## Exercise directions
Print each of the following lines again, word for word, covering all the records.

## Provided records
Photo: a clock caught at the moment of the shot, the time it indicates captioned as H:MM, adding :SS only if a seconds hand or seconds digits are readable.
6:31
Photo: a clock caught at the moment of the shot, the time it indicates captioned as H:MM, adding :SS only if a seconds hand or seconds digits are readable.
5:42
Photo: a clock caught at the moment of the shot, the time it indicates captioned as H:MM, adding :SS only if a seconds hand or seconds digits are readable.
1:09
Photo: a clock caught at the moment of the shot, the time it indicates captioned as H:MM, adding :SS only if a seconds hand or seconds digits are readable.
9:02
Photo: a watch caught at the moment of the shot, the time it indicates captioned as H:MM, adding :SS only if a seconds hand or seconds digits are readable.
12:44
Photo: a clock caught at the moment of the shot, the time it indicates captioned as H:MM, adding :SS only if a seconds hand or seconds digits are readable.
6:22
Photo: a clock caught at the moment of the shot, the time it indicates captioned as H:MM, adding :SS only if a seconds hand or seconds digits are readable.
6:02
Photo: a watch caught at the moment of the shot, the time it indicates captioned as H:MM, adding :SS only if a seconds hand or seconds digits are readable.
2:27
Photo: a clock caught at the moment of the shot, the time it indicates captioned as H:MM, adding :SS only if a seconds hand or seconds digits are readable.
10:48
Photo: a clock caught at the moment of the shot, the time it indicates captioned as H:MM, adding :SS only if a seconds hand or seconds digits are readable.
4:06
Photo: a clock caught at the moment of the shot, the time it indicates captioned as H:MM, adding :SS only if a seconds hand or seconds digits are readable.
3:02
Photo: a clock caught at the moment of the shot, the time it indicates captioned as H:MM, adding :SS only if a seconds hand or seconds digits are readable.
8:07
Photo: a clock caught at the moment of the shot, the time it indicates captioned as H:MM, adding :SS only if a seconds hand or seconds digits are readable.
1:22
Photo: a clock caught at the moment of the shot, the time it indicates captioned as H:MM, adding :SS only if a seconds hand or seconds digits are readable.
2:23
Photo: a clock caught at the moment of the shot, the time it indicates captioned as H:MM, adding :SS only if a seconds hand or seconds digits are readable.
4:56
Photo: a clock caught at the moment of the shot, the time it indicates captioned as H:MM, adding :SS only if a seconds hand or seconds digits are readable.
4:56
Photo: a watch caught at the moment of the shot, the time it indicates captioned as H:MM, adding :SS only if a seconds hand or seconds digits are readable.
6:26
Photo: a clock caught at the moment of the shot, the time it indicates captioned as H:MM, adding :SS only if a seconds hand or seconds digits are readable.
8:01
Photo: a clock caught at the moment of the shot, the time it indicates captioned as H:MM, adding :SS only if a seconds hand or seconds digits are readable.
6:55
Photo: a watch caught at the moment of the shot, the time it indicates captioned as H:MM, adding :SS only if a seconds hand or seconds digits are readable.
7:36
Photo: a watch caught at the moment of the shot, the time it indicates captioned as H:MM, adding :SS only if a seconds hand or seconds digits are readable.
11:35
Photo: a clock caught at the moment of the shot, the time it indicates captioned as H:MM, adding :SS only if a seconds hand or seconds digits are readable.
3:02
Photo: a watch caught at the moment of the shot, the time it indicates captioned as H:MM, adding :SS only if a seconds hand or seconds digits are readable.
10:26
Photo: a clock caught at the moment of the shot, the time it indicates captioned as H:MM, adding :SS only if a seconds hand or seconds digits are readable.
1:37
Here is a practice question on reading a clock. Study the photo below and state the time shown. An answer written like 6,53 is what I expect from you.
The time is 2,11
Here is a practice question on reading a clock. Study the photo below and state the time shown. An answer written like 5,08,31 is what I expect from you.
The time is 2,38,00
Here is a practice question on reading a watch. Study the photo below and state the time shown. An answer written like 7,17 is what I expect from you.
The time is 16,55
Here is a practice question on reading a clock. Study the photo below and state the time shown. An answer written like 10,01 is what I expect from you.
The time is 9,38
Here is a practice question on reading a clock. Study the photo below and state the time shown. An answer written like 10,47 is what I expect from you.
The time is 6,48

## Written response
Photo: a clock caught at the moment of the shot, the time it indicates captioned as H:MM, adding :SS only if a seconds hand or seconds digits are readable.
6:31
Photo: a clock caught at the moment of the shot, the time it indicates captioned as H:MM, adding :SS only if a seconds hand or seconds digits are readable.
5:42
Photo: a clock caught at the moment of the shot, the time it indicates captioned as H:MM, adding :SS only if a seconds hand or seconds digits are readable.
1:09
Photo: a clock caught at the moment of the shot, the time it indicates captioned as H:MM, adding :SS only if a seconds hand or seconds digits are readable.
9:02
Photo: a watch caught at the moment of the shot, the time it indicates captioned as H:MM, adding :SS only if a seconds hand or seconds digits are readable.
12:44
Photo: a clock caught at the moment of the shot, the time it indicates captioned as H:MM, adding :SS only if a seconds hand or seconds digits are readable.
6:22
Photo: a clock caught at the moment of the shot, the time it indicates captioned as H:MM, adding :SS only if a seconds hand or seconds digits are readable.
6:02
Photo: a watch caught at the moment of the shot, the time it indicates captioned as H:MM, adding :SS only if a seconds hand or seconds digits are readable.
2:27
Photo: a clock caught at the moment of the shot, the time it indicates captioned as H:MM, adding :SS only if a seconds hand or seconds digits are readable.
10:48
Photo: a clock caught at the moment of the shot, the time it indicates captioned as H:MM, adding :SS only if a seconds hand or seconds digits are readable.
4:06
Photo: a clock caught at the moment of the shot, the time it indicates captioned as H:MM, adding :SS only if a seconds hand or seconds digits are readable.
3:02
Photo: a clock caught at the moment of the shot, the time it indicates captioned as H:MM, adding :SS only if a seconds hand or seconds digits are readable.
8:07
Photo: a clock caught at the moment of the shot, the time it indicates captioned as H:MM, adding :SS only if a seconds hand or seconds digits are readable.
1:22
Photo: a clock caught at the moment of the shot, the time it indicates captioned as H:MM, adding :SS only if a seconds hand or seconds digits are readable.
2:23
Photo: a clock caught at the moment of the shot, the time it indicates captioned as H:MM, adding :SS only if a seconds hand or seconds digits are readable.
4:56
Photo: a clock caught at the moment of the shot, the time it indicates captioned as H:MM, adding :SS only if a seconds hand or seconds digits are readable.
4:56
Photo: a watch caught at the moment of the shot, the time it indicates captioned as H:MM, adding :SS only if a seconds hand or seconds digits are readable.
6:26
Photo: a clock caught at the moment of the shot, the time it indicates captioned as H:MM, adding :SS only if a seconds hand or seconds digits are readable.
8:01
Photo: a clock caught at the moment of the shot, the time it indicates captioned as H:MM, adding :SS only if a seconds hand or seconds digits are readable.
6:55
Photo: a watch caught at the moment of the shot, the time it indicates captioned as H:MM, adding :SS only if a seconds hand or seconds digits are readable.
7:36
Photo: a watch caught at the moment of the shot, the time it indicates captioned as H:MM, adding :SS only if a seconds hand or seconds digits are readable.
11:35
Photo: a clock caught at the moment of the shot, the time it indicates captioned as H:MM, adding :SS only if a seconds hand or seconds digits are readable.
3:02
Photo: a watch caught at the moment of the shot, the time it indicates captioned as H:MM, adding :SS only if a seconds hand or seconds digits are readable.
10:26
Photo: a clock caught at the moment of the shot, the time it indicates captioned as H:MM, adding :SS only if a seconds hand or seconds digits are readable.
1:37
Here is a practice question on reading a clock. Study the photo below and state the time shown. An answer written like 6,53 is what I expect from you.
The time is 2,11
Here is a practice question on reading a clock. Study the photo below and state the time shown. An answer written like 5,08,31 is what I expect from you.
The time is 2,38,00
Here is a practice question on reading a watch. Study the photo below and state the time shown. An answer written like 7,17 is what I expect from you.
The time is 16,55
Here is a practice question on reading a clock. Study the photo below and state the time shown. An answer written like 10,01 is what I expect from you.
The time is 9,38
Here is a practice question on reading a clock. Study the photo below and state the time shown. An answer written like 10,47 is what I expect from you.
The time is 6,48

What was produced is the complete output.